----- PROVIDED MATERIAL -----
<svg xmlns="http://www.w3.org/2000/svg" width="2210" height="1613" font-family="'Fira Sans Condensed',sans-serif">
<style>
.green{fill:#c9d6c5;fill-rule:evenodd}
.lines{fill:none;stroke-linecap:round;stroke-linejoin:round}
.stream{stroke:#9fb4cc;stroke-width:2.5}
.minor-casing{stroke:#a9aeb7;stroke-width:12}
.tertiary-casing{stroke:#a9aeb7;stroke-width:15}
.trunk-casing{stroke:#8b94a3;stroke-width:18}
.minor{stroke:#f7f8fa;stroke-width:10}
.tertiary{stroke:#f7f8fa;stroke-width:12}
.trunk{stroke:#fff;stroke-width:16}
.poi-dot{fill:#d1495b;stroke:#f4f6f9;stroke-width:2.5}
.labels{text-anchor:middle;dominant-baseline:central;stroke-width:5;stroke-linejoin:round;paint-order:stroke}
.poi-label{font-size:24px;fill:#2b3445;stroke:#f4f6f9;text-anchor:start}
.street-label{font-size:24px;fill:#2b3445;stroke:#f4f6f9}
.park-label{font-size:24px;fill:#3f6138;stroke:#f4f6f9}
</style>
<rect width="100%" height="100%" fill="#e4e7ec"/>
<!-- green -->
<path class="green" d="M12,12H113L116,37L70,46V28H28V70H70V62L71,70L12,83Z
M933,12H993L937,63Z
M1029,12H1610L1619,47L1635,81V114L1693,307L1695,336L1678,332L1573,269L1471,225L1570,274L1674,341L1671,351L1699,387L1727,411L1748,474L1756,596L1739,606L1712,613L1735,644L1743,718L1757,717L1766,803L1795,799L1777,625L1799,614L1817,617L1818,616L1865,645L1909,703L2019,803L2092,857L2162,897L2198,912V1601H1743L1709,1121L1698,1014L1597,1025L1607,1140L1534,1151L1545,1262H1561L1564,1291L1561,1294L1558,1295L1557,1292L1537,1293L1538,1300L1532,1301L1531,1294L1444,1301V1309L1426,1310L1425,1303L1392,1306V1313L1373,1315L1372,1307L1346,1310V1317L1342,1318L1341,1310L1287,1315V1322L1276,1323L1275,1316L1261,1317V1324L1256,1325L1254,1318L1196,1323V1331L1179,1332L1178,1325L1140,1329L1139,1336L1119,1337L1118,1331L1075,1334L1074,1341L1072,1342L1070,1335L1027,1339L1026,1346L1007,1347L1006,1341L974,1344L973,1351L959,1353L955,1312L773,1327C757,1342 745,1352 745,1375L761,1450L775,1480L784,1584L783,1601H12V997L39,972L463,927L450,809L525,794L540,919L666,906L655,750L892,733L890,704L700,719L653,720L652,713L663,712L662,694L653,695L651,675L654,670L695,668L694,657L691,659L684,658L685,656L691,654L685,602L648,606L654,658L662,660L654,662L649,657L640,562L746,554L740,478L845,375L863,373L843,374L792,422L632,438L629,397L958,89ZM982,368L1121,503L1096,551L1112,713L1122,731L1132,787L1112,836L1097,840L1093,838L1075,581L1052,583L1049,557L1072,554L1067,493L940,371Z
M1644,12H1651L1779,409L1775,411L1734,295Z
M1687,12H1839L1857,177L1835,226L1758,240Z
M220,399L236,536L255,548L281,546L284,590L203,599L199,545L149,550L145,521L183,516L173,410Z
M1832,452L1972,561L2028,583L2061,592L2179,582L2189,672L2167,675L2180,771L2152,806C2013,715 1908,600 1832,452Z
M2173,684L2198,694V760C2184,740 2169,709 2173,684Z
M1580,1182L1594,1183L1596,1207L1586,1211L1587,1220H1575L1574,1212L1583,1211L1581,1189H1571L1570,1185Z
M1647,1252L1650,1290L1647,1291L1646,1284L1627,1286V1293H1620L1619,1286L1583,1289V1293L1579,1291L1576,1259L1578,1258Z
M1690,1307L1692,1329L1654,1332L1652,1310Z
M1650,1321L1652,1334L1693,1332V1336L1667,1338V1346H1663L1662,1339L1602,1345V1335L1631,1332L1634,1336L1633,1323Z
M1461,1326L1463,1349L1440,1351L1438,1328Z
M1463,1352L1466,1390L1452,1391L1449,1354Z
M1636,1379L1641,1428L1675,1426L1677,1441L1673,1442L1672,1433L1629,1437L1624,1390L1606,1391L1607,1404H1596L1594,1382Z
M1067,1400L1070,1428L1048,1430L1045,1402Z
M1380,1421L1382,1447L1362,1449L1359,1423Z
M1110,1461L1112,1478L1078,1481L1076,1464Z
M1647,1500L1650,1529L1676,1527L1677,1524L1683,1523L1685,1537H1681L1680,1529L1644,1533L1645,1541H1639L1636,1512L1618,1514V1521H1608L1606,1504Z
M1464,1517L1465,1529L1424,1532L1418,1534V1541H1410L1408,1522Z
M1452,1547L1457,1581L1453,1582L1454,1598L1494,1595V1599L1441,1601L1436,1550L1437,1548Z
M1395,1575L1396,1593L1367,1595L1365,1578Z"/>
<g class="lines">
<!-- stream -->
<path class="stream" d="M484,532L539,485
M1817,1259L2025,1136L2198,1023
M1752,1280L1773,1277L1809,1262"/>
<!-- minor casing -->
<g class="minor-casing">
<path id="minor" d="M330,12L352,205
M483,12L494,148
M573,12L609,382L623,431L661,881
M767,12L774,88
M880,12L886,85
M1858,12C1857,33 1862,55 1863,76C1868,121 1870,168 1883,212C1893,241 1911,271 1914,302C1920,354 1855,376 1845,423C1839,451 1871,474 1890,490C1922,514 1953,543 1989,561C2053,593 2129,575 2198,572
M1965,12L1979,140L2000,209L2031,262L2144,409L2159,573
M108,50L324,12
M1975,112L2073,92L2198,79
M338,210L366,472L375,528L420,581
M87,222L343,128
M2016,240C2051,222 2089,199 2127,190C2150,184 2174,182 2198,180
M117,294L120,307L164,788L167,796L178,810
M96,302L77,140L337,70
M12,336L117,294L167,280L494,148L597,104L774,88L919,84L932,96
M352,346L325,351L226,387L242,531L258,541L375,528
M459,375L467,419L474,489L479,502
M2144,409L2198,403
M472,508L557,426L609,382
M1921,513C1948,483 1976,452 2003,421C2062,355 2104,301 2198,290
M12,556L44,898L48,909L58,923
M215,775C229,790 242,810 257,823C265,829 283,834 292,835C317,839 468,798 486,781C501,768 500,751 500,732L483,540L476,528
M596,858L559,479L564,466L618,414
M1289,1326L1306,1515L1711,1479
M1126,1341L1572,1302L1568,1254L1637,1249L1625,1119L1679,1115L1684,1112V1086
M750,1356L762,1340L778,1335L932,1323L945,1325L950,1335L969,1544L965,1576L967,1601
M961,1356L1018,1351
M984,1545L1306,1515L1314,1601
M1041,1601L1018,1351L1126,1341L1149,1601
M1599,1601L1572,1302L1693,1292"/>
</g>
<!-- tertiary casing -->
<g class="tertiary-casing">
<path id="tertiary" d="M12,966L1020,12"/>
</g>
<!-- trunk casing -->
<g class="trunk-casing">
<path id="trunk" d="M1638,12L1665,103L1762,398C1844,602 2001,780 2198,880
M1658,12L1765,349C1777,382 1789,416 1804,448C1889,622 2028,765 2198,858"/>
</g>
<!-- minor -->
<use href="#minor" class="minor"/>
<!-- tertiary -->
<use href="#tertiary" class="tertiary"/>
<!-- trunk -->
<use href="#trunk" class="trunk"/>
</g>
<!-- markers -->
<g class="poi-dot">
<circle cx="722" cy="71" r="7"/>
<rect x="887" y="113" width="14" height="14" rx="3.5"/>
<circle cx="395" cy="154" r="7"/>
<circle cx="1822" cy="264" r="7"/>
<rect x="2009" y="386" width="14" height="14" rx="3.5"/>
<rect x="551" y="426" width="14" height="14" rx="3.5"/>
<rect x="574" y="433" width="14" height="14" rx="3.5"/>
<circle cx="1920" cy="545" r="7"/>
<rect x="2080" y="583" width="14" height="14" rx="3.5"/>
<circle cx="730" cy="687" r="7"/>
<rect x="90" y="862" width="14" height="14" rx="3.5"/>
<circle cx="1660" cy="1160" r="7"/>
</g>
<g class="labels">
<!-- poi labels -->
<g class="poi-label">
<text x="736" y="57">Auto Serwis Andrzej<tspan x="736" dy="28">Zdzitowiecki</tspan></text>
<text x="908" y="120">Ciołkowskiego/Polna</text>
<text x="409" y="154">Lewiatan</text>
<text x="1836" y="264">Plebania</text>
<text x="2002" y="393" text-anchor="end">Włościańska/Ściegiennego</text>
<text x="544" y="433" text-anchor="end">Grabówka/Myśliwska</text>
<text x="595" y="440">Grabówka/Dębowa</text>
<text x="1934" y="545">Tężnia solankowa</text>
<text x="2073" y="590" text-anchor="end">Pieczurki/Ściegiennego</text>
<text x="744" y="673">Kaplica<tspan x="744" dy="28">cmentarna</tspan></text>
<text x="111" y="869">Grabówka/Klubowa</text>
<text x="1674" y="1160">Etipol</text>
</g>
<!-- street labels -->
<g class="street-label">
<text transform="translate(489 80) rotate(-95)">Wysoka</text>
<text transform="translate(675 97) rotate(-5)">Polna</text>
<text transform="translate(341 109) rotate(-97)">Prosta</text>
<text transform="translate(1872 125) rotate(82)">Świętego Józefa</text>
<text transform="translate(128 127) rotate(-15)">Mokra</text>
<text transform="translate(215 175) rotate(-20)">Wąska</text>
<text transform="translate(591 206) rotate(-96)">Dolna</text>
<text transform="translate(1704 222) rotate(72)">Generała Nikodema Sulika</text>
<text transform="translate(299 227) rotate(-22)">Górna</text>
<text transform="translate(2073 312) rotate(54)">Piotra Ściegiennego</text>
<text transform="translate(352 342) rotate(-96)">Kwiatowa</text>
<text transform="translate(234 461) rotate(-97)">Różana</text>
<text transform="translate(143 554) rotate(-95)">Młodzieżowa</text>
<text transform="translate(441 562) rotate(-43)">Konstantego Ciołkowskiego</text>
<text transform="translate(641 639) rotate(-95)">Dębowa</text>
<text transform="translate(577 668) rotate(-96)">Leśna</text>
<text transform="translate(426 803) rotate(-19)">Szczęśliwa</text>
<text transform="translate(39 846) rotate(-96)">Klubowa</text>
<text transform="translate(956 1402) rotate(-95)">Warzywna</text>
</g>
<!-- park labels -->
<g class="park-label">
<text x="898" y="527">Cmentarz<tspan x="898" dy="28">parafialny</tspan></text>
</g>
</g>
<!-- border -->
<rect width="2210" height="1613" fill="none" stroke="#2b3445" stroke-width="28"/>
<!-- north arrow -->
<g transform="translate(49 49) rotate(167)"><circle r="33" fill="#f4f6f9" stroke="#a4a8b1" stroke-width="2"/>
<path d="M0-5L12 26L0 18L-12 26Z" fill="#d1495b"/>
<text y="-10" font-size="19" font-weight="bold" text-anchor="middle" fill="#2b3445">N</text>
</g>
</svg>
-----
### TASK BRIEF
Filter the entries down to the lines that hold "casing". Copy those lines.

### TASK RESULT
.minor-casing{stroke:#a9aeb7;stroke-width:12}
.tertiary-casing{stroke:#a9aeb7;stroke-width:15}
.trunk-casing{stroke:#8b94a3;stroke-width:18}
<!-- minor casing -->
<g class="minor-casing">
<!-- tertiary casing -->
<g class="tertiary-casing">
<!-- trunk casing -->
<g class="trunk-casing">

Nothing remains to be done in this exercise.